EXERCISE: Repeat the lines of the material below, starting at the line that contains "Co to jest CTR" and ending with the line that contains "información</a>". Leave the pictures out of your answer.

Collected data:
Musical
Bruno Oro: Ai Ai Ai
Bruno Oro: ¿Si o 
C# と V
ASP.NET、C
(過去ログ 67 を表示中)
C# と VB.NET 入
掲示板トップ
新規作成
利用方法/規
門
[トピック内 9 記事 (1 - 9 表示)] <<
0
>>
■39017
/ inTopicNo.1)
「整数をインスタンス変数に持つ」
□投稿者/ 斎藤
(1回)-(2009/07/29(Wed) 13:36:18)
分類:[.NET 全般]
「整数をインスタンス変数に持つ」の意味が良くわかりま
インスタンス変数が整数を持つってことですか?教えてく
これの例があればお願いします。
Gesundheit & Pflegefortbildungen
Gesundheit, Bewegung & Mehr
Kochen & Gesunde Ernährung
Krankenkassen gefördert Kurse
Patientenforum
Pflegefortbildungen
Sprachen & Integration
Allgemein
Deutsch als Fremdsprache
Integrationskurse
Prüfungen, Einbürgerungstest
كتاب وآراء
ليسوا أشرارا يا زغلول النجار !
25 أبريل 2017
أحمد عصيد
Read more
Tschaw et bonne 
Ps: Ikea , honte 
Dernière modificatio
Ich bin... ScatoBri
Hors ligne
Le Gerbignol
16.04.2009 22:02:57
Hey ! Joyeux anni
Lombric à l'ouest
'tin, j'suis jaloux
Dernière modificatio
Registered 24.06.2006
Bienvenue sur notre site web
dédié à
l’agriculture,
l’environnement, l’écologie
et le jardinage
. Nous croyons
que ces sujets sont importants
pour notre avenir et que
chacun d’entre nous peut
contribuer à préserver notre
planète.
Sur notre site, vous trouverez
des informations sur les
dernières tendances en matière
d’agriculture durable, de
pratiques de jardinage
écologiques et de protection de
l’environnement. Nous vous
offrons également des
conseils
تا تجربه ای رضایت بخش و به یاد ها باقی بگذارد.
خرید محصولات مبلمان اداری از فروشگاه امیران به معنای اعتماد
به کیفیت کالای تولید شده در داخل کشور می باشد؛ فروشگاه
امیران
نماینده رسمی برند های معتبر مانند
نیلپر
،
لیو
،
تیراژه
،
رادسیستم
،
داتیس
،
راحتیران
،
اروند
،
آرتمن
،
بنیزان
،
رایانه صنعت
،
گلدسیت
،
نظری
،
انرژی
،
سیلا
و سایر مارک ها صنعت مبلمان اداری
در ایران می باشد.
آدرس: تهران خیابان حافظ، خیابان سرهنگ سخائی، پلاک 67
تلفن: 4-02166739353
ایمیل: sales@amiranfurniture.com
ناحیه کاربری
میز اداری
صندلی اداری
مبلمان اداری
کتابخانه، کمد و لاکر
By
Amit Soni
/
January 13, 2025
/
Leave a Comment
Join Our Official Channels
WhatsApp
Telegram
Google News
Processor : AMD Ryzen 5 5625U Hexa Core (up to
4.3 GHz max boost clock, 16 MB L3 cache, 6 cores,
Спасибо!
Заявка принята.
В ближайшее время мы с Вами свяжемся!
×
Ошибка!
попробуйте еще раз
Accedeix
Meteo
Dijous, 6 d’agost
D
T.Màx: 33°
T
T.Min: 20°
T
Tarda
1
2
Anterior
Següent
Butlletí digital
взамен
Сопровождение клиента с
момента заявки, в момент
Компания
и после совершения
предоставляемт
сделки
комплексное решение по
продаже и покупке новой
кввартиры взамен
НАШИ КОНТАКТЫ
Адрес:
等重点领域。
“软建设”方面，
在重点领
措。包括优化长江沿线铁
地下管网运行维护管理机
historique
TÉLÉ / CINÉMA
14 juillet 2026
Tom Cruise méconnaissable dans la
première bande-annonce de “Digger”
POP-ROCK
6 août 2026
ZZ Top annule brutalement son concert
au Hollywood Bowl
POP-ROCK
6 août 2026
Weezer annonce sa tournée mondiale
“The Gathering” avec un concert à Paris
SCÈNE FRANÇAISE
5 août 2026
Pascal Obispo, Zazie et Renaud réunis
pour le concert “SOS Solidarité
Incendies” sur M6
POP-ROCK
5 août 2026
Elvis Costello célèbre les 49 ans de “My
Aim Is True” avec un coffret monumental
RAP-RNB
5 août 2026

---

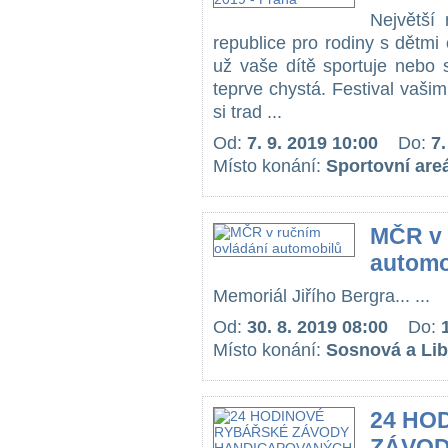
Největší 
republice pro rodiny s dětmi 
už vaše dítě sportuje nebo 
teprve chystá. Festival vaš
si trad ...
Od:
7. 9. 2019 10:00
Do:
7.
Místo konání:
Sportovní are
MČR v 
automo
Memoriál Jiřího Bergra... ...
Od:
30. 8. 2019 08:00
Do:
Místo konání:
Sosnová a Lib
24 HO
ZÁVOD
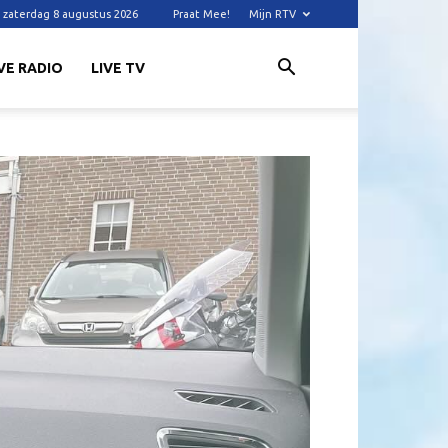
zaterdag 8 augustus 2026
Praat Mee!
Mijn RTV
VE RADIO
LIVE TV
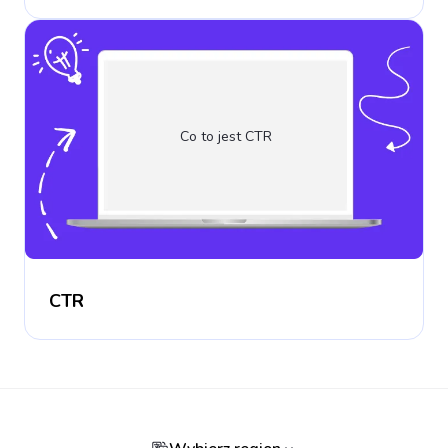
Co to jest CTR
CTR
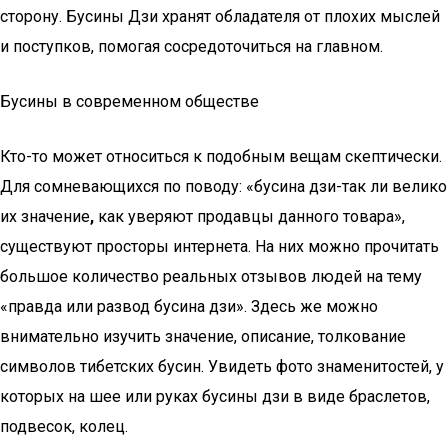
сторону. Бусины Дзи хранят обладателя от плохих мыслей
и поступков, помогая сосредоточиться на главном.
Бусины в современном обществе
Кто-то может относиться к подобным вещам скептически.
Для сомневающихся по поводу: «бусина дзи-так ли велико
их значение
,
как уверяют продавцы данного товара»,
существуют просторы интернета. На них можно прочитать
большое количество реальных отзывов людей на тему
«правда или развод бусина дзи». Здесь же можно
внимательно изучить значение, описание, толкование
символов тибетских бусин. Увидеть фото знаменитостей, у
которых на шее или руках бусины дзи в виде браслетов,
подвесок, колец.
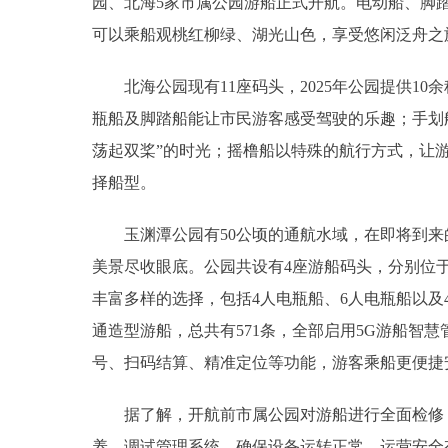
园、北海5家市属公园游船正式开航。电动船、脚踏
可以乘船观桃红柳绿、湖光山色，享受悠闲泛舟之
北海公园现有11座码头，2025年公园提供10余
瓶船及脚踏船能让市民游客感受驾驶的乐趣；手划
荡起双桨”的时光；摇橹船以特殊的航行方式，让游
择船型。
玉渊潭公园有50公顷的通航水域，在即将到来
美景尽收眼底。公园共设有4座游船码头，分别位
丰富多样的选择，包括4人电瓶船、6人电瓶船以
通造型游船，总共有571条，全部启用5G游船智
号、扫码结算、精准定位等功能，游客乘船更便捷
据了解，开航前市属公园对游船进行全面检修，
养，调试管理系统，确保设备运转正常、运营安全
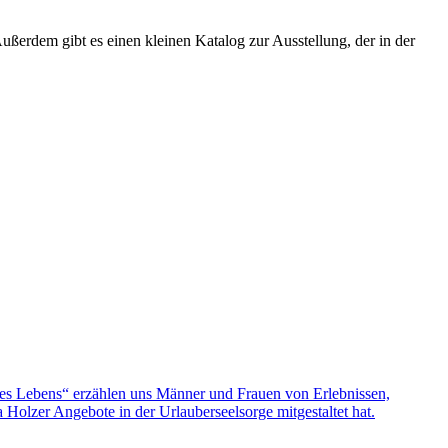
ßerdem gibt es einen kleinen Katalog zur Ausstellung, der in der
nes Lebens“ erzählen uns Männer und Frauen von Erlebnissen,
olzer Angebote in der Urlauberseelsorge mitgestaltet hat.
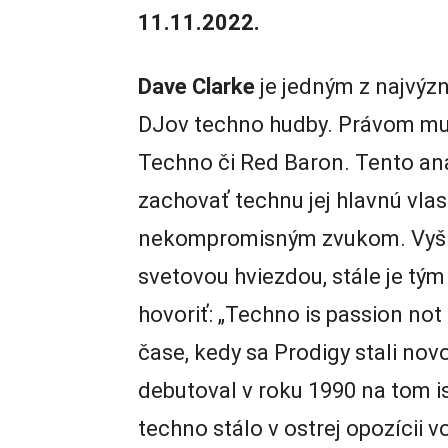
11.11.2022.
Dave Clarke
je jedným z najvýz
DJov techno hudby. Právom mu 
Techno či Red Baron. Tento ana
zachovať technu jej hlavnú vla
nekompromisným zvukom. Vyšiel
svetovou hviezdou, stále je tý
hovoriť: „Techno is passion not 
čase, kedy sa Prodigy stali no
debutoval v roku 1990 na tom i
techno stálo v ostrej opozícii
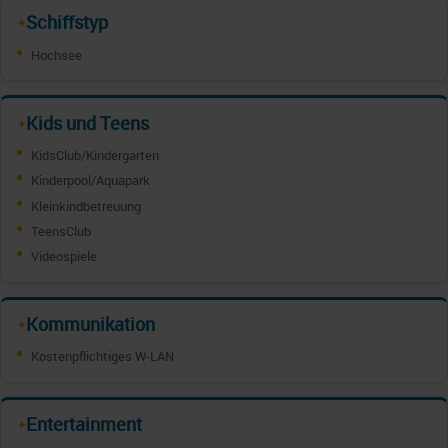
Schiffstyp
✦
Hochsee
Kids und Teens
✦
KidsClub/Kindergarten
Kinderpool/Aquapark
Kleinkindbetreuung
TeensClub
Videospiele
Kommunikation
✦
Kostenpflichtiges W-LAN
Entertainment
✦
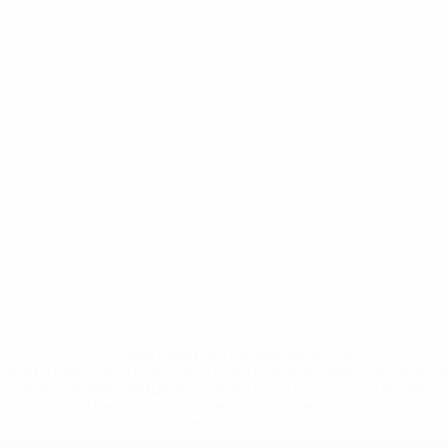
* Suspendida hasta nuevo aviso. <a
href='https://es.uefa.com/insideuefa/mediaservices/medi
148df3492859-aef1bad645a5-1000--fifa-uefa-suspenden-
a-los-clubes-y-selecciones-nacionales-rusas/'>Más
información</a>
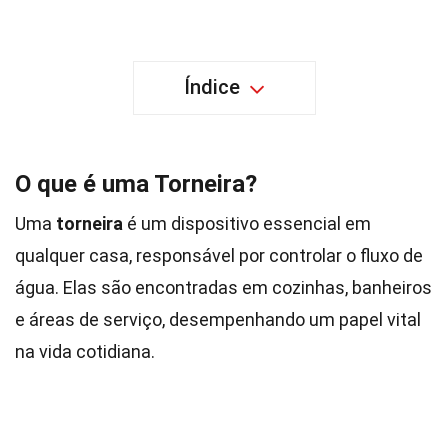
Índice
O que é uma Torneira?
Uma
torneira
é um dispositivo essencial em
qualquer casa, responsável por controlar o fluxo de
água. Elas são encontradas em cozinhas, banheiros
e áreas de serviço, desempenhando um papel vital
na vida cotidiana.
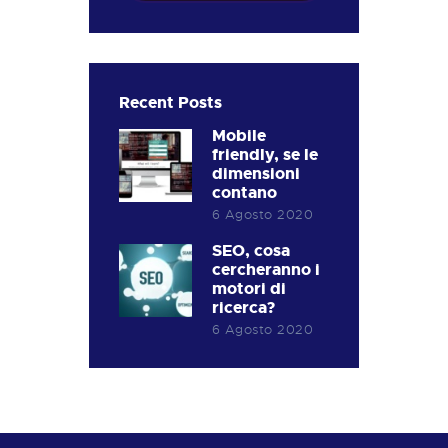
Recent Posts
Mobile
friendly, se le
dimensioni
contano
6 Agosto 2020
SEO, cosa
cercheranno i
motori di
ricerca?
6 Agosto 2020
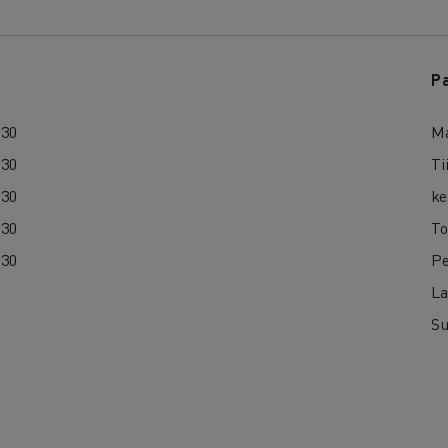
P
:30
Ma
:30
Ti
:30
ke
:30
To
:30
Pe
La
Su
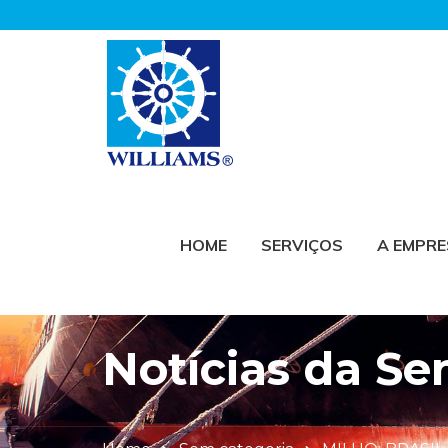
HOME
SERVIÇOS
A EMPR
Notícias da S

ANSWER TO THIS PROBLEM:
Co to jest CTR
CTR
сторону. Бусины Дзи хранят обладателя от плохих мыслей
и поступков, помогая сосредоточиться на главном.
Бусины в современном обществе
Кто-то может относиться к подобным вещам скептически.
Для сомневающихся по поводу: «бусина дзи-так ли велико
их значение
,
как уверяют продавцы данного товара»,
существуют просторы интернета. На них можно прочитать
большое количество реальных отзывов людей на тему
«правда или развод бусина дзи». Здесь же можно
внимательно изучить значение, описание, толкование
символов тибетских бусин. Увидеть фото знаменитостей, у
которых на шее или руках бусины дзи в виде браслетов,
подвесок, колец.
园、北海5家市属公园游船正式开航。电动船、脚踏
可以乘船观桃红柳绿、湖光山色，享受悠闲泛舟之
北海公园现有11座码头，2025年公园提供10余
瓶船及脚踏船能让市民游客感受驾驶的乐趣；手划
荡起双桨”的时光；摇橹船以特殊的航行方式，让游
择船型。
玉渊潭公园有50公顷的通航水域，在即将到来
美景尽收眼底。公园共设有4座游船码头，分别位
丰富多样的选择，包括4人电瓶船、6人电瓶船以
通造型游船，总共有571条，全部启用5G游船智
号、扫码结算、精准定位等功能，游客乘船更便捷
据了解，开航前市属公园对游船进行全面检修，
养，调试管理系统，确保设备运转正常、运营安全
ßerdem gibt es einen kleinen Katalog zur Ausstellung, der in der
nes Lebens“ erzählen uns Männer und Frauen von Erlebnissen,
olzer Angebote in der Urlauberseelsorge mitgestaltet hat.
11.11.2022.
Dave Clarke
je jedným z najvýz
DJov techno hudby. Právom mu 
Techno či Red Baron. Tento ana
zachovať technu jej hlavnú vla
nekompromisným zvukom. Vyšiel
svetovou hviezdou, stále je tý
hovoriť: „Techno is passion not 
čase, kedy sa Prodigy stali no
debutoval v roku 1990 na tom i
techno stálo v ostrej opozícii
Schiffstyp
✦
Hochsee
Kids und Teens
✦
KidsClub/Kindergarten
Kinderpool/Aquapark
Kleinkindbetreuung
TeensClub
Videospiele
Kommunikation
✦
Kostenpflichtiges W-LAN
Entertainment
✦
* Suspendida hasta nuevo aviso. <a
href='https://es.uefa.com/insideuefa/mediaservices/medi
148df3492859-aef1bad645a5-1000--fifa-uefa-suspenden-
a-los-clubes-y-selecciones-nacionales-rusas/'>Más
información</a>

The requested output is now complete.